The SMMT hopes the European Commission can quickly resolve an internal clash that threatens the implementation of a regulation to cut CO2 emissions.

A decision to force carmakers to conform to an across-the-range average of 130g/km by 2012 – or face hefty fines – has been ruled illegal by the EC’s legal affairs committee.

At issue is which section of EU law making is decisive. It was drafted under Article 95, which is intended to prevent market distortions.

But the legal committee reckons it should come under Article 175 because this deals with the environment. 

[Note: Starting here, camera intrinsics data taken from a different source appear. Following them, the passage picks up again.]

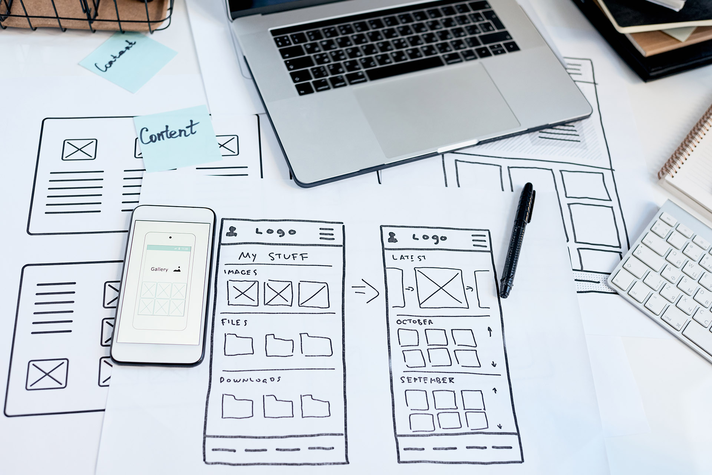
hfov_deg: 54.4
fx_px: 692
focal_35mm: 35
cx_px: 356
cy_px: 238
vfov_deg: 37.9
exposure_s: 1/100
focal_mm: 35
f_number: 3.5
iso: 800
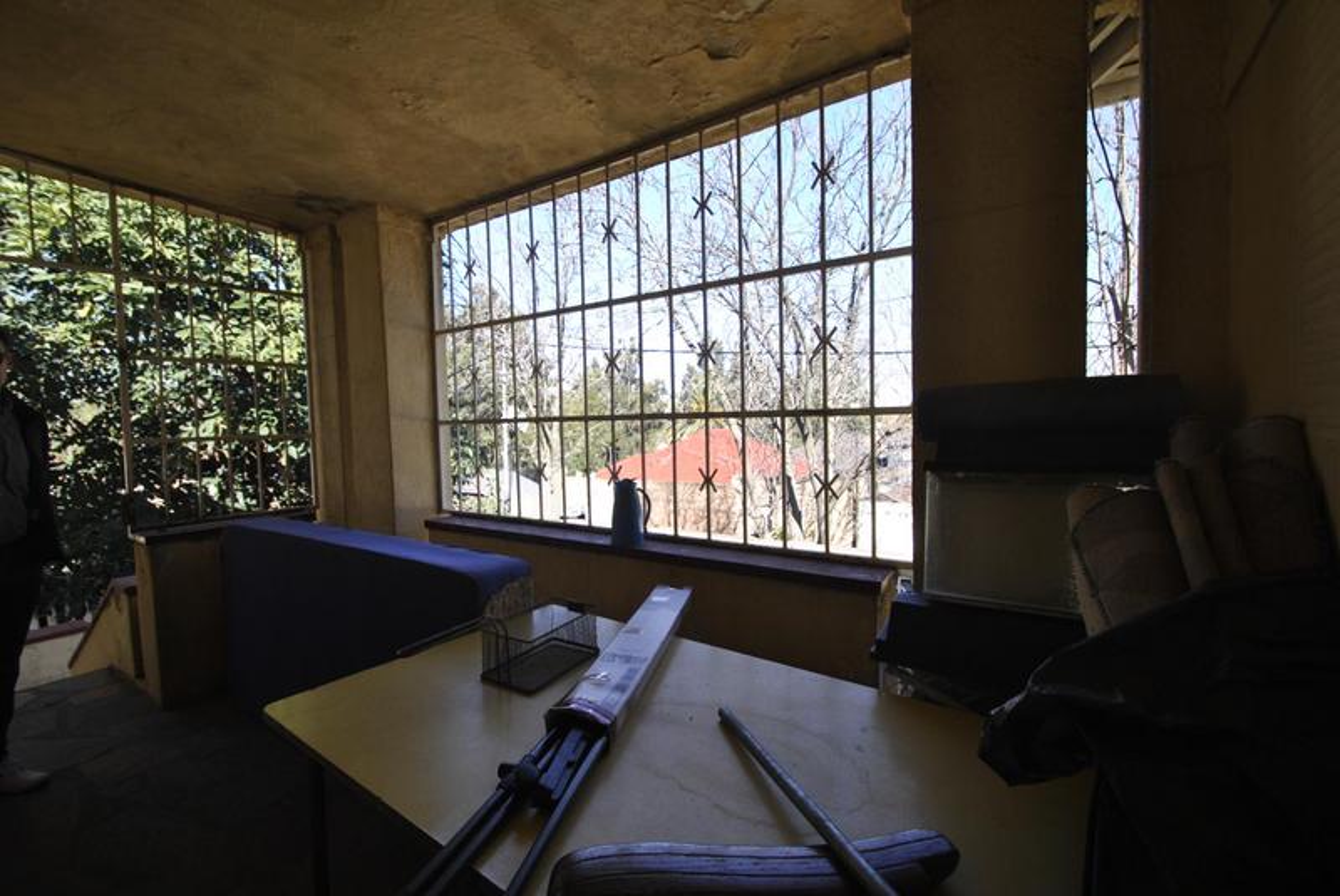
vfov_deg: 77.4
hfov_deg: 100.3
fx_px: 559
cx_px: 670
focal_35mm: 15
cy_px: 448
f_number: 5.6
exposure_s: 1/125
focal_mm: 10
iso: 110
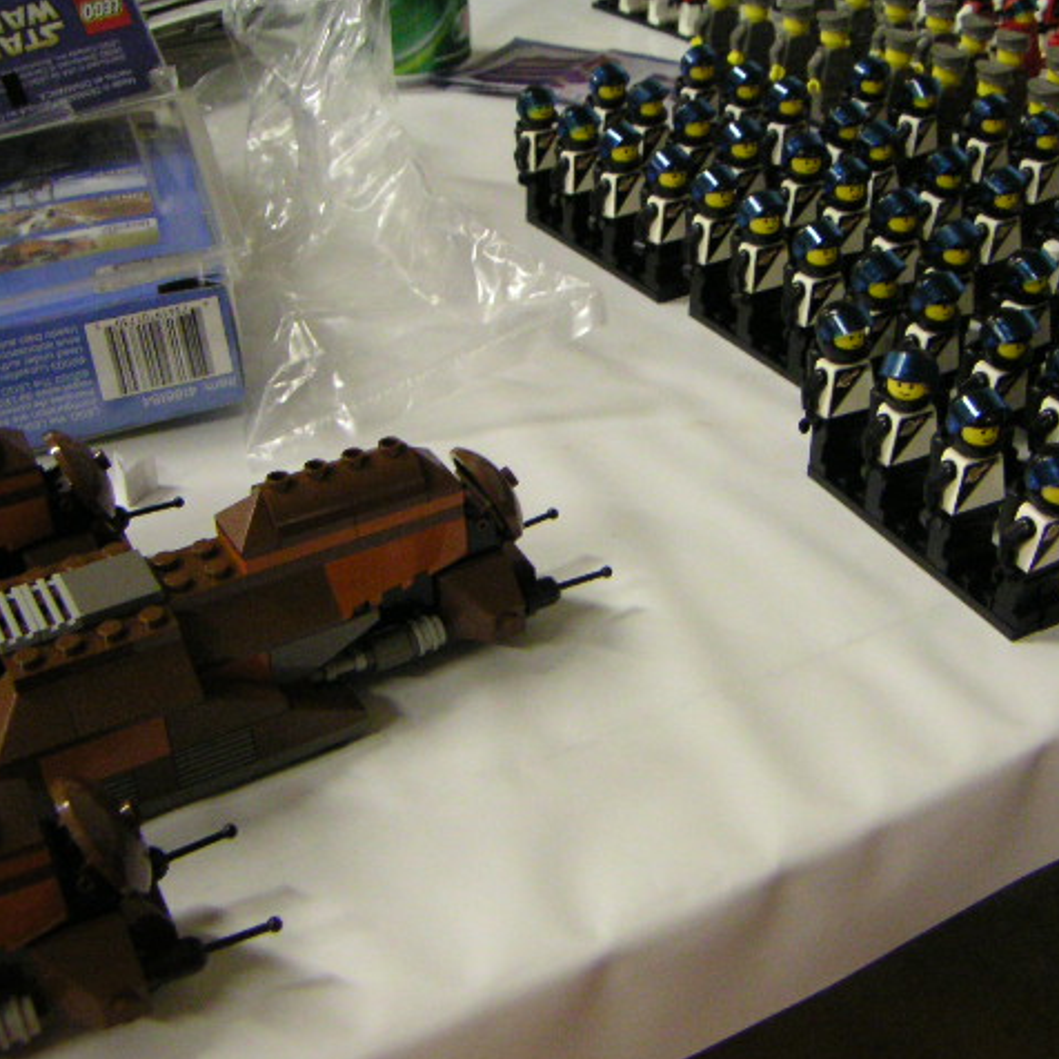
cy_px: 530
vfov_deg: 38.3
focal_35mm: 44
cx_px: 603
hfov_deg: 38.3
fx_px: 1523
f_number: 2.8
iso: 400
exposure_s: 1/45
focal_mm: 4.8
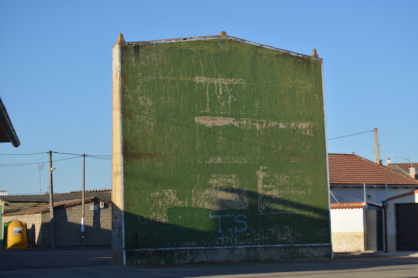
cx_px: 209
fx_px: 1045
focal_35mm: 90
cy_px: 139
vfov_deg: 15.2
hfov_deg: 22.6
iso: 200
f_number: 7.1
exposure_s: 1/800
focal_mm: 60
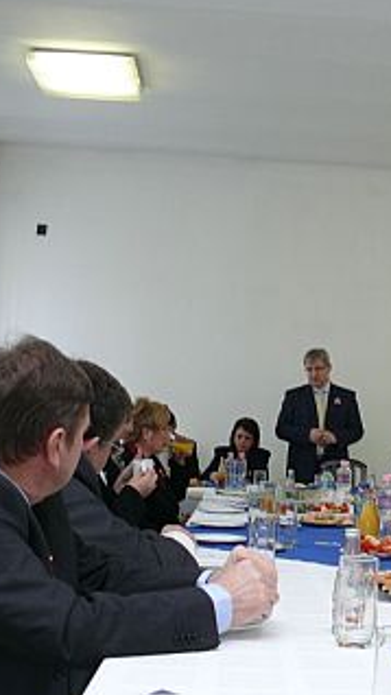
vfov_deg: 36.6
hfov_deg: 20.7
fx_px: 1050
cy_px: 354
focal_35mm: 57
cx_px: 352
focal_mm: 7.8
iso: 100
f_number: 2.8
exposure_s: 1/30
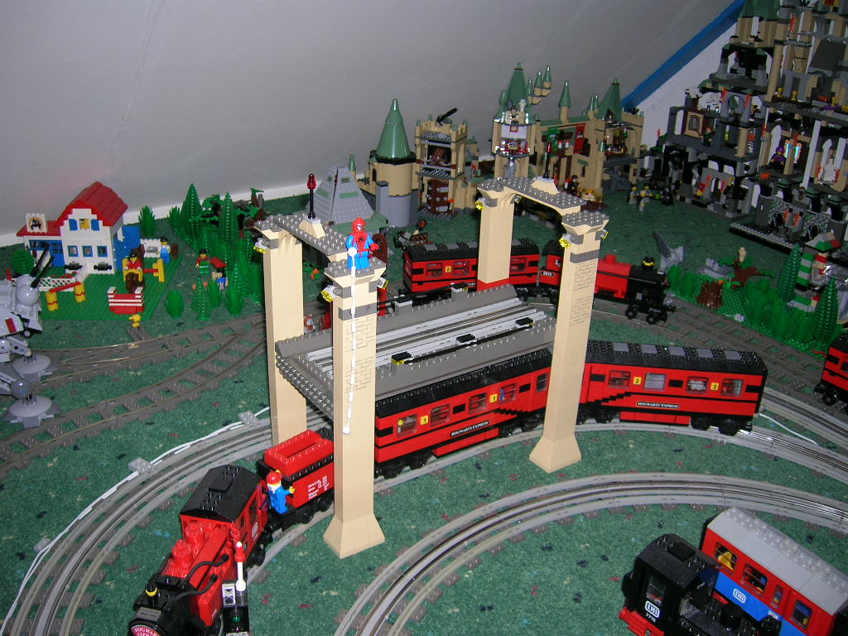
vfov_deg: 41.8
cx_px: 424
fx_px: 833
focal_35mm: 34
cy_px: 318
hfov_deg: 54.0
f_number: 2.9
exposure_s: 1/60.1
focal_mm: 5.7
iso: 50
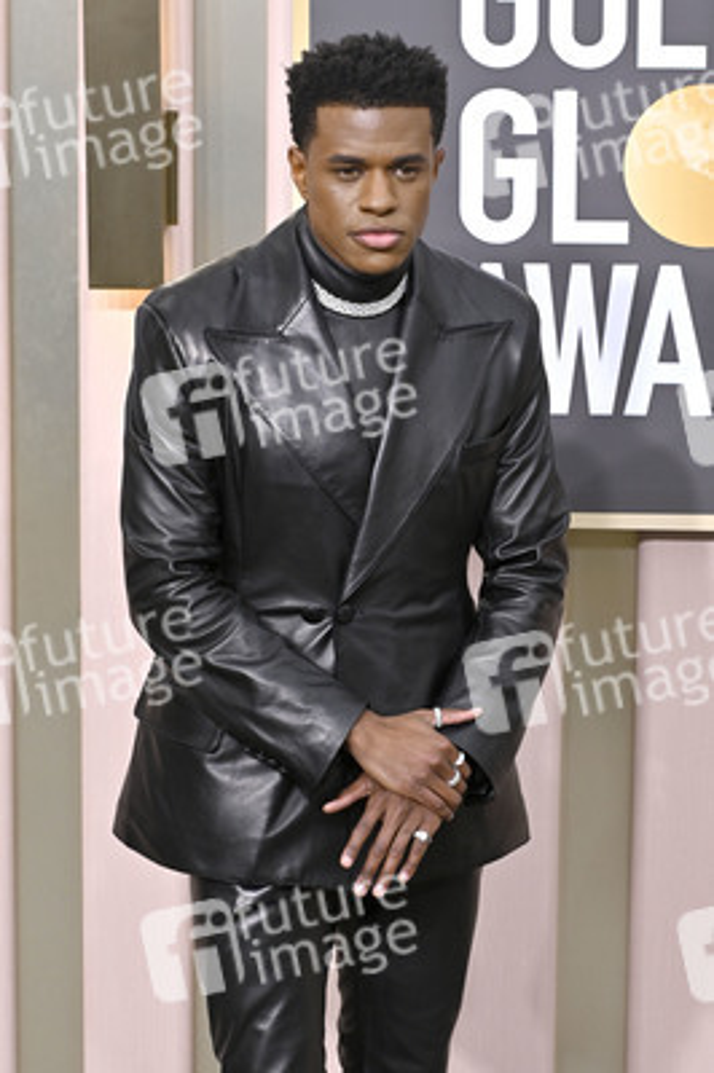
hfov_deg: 13.4
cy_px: 536
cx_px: 357
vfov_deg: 20.0
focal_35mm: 102
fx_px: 3040
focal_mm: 102
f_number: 8
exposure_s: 1/640
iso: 800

An SMMT spokesman said: “The European Commission and member states have specifically developed the new car CO2 regulation under Article 95 to guarantee its uniform application across the EU. This decision was recently endorsed by the EU’s industry committee.

“The legal committee’s opinion will doubtless help to test the robustness of the regulation. 

“Article 95 is the only realistic basis that can deliver a sustainable outcome for this important regulation.”

Sources in Brussels say the proposed 130g/km law has created heated disagreements.

Left-leaning MEPs pressing for tough rules to cut CO2 emissions have been infuriated by members of the industry committee tabling amendments to tone down pollution limits, allow manufacturers more time and reduce fines for offenders.

MEPs from EU countries with substantial investment from carmakers have been pressing the point that manufacturers are investing heavily and working hard to make cars cleaner.

The environment committee will consider the views of the legal committee but the matter should be resolved on October 20 when the European Parliament is scheduled to make a final decision.

An executive of a carmaker with above-average CO2 credentials said: “The industry has developed its own momentum to deal with CO2 emission issues, and whatever the EC does is unlikely to make much difference.”